What to work on => Filter these entries so that only lines with the word "knee" remain.
======== Supplied information
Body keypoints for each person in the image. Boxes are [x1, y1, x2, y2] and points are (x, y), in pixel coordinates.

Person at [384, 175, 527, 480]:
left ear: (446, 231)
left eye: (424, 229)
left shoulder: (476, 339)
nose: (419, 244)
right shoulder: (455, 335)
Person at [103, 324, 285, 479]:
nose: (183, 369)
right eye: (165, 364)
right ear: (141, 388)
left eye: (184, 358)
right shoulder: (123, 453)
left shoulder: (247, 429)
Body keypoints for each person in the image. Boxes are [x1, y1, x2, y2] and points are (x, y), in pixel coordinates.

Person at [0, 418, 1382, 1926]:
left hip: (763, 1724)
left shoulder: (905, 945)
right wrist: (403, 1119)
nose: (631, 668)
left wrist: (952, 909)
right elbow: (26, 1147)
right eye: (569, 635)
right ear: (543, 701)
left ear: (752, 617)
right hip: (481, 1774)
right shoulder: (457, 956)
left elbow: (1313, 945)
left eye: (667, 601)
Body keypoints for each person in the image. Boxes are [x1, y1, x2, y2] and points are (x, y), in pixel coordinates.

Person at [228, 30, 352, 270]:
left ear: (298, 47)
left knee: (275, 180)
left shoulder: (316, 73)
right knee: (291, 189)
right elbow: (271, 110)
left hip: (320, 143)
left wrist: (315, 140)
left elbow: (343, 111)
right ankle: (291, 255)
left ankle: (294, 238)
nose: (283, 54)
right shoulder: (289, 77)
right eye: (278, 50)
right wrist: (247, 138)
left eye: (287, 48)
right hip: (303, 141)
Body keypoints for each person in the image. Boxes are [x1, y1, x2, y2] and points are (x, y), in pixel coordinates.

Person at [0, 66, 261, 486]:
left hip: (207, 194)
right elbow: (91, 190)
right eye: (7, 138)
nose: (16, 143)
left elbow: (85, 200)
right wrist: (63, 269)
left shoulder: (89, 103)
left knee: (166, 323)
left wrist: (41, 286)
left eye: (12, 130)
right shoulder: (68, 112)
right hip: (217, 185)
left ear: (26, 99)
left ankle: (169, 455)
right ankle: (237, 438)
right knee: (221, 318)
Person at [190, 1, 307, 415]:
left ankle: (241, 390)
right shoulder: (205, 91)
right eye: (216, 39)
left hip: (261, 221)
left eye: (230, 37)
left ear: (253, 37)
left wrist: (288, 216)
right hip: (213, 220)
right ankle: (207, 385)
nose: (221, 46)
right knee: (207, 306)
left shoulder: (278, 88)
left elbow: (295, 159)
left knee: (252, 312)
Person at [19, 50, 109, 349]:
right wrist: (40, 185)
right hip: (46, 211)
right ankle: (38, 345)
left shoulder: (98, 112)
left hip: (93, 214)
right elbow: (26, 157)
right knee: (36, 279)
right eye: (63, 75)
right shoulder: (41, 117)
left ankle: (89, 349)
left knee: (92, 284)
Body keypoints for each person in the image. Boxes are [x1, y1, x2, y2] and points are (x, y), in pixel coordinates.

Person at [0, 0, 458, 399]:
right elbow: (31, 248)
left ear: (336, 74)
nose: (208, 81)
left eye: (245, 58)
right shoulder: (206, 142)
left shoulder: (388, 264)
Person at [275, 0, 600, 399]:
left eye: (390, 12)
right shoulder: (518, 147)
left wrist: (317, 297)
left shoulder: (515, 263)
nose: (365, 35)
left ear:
================
Response to the task =>
left knee: (275, 180)
right knee: (291, 189)
left knee: (166, 323)
right knee: (221, 318)
right knee: (207, 306)
left knee: (252, 312)
right knee: (36, 279)
left knee: (92, 284)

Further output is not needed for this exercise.